My mother is a lady. And she’s one of those truly effortlessly, classy ladies. Of course I happen to know as most people in my family know, that my mother is also fierce and when she’s on a mission, even the devil shakes in his boots. She tried to make a lady out of me, I think. I often hope she’s not disappointed. And I try to do my best to practice her most important lessons – honesty, compassion, wisdom, and of course the practicalities of choosing my words carefully, having good manners, and all the rest. But I grew up with three older brothers (and a young sister that came later on). And indeed I have some of my father’s rascality (underneath the English-like gentleman-ness he also portrays). And heck, sometimes I’m just obnoxious, loud, and much too self-assured. But my mother always taught me to be beautiful.
Especially as a teen, I didn’t always understand my mother’s lessons. I internalized a childhood that was spent being teased for being dark-skinned, and therefore ugly by my peers standards. I used to think it was easy for my mother – everyone always thought she was beautiful. She never understood where I was coming from; how could she? And so I bet on myself to be everything else – especially smart, and sporty, and funny, and interesting; I would be everything else. But as every girl knows, if you’re not considered beautiful, it will leave you with a void that can’t be replaced by all the other things you are. And I would missed my mother’s point.
See, my mother is a physically good-looking woman who was at her prime, undoubtedly a gem. And being one of those naturally beautiful women who to this day cares very little for make-up or “face paint” as she playfully calls it sometimes, it just added more of an air to her natural lady-like persona. And even after five children who have probably aged her through stress, she is still as beautiful as ever. But that was never the beauty my mother was primarily concerned with, or I think, that people mostly praised her for. See, more than being a beautiful woman, my mother is a beautiful person. And although in my adulthood, I see her flaws in a way that I never did when I was a child, she still continues to be the best person I have ever met; the most beautiful person I know. I think I get the point these days.
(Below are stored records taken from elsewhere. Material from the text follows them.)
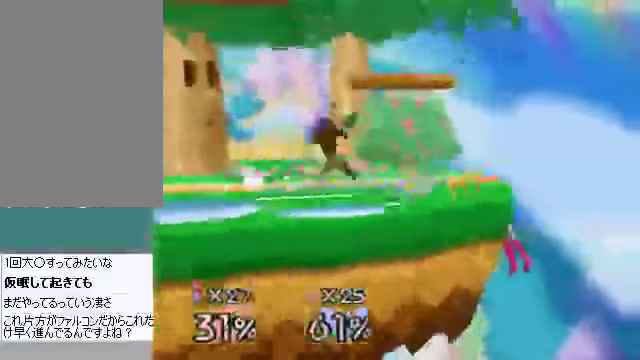
Gameplay with a controller (Nintendo layout); each line is a JSON object with the inputs held at the frame after it. "events" lists button and stick changes between this image and that frame as [ms after this image, input, new state], when the widget could be followed in between. Not read: L3 R3 Z.
{"buttons": [], "left_stick": "center", "events": []}
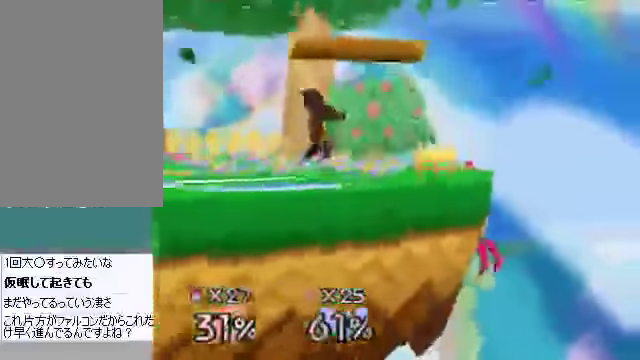
{"buttons": [], "left_stick": "center", "events": []}
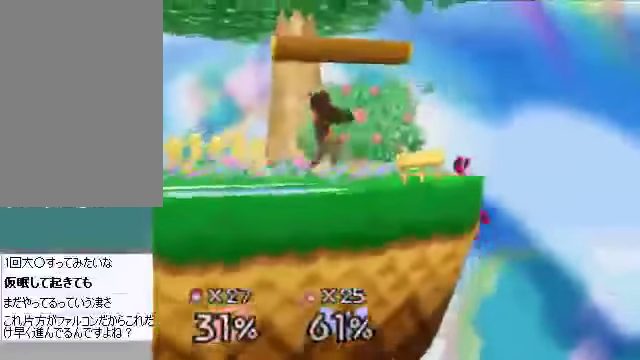
{"buttons": [], "left_stick": "center", "events": [[268, "left_stick", "down"], [301, "A", "down"], [335, "A", "up"], [402, "left_stick", "center"]]}
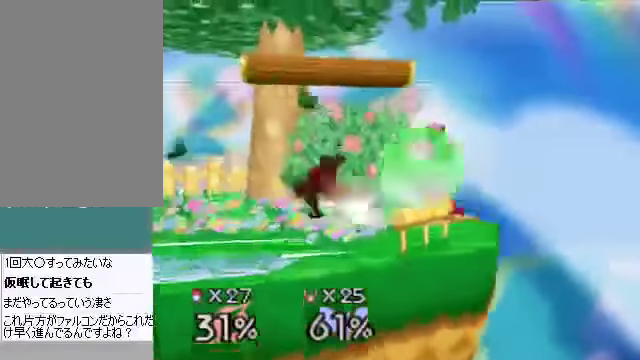
{"buttons": [], "left_stick": "center", "events": []}
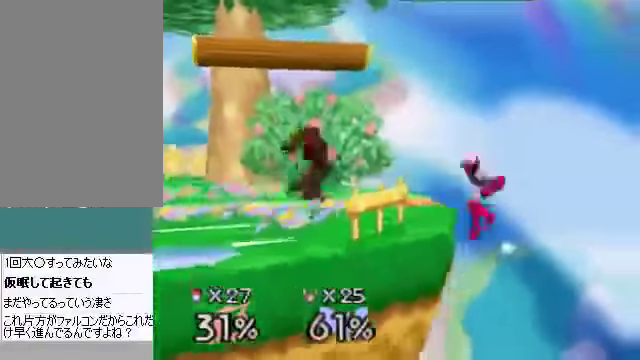
{"buttons": [], "left_stick": "center", "events": [[335, "left_stick", "left"], [468, "left_stick", "center"]]}
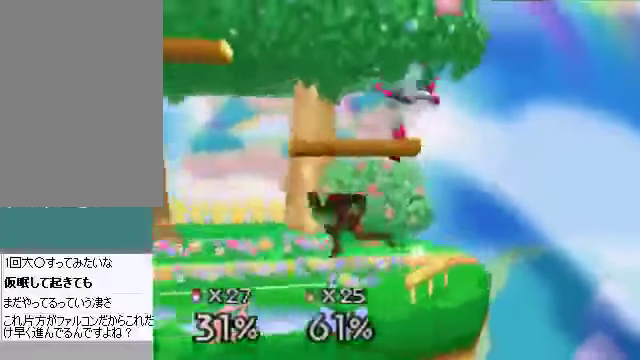
{"buttons": [], "left_stick": "center", "events": [[33, "C_DOWN", "down"], [67, "C_DOWN", "up"], [67, "left_stick", "right"], [100, "A", "down"], [134, "A", "up"], [201, "left_stick", "center"]]}
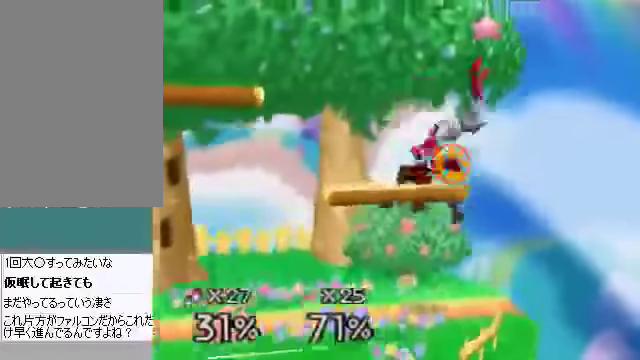
{"buttons": [], "left_stick": "center", "events": [[134, "left_stick", "left"], [268, "left_stick", "right"], [502, "left_stick", "center"]]}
My mother wasn’t told she was beautiful as much as she was, because of how she looked, but rather because of who she was; who she is. And I truly believe that had my mother been an ugly person on the inside, I would have never grown up thinking that she was beautiful. And maybe she watched her young teen wrestle with what the world would consider of her physically, with some worry. But I think my mother was, and will always be most concerned for what I am on the inside. Some days I think I can do better. But the other day she told me she was proud of who I’m becoming – and I don’t know if I’ve ever felt more beautiful.
You see this thing called beauty or its many synonyms can be defined in so many ways. But when we define it only physically, I think we lose a great deal. I suppose having had the childhood I had, now, I don’t care much for everyone in a room thinking that I’m beautiful – what good does it do? I learned not to need it. I suppose I still do care that some people think I’m beautiful on the outside – usually the ones I think are beautiful too. I guess I am human. But in the end, I’ve found it’s more important to pay attention to the other parts of beauty that often go ignored – the parts that no one can see physically. Because no matter how beautiful you are on the outside, it will never make up for the ugly on the inside. Physical beauty may or may not stand the test of time, but inner beauty always will.
So take care of your body and your face as you should; they should certainly not be ignored. But don’t forget to take care of everything else too – the really, really important things. And in this way, I think I finally get it – what my mother has been trying to teach me all these years: Being beautiful is the most important thing you can become. But the great lady only meant the temporal body to be a small part of that; the great lady, my mother, was referring to one’s soul.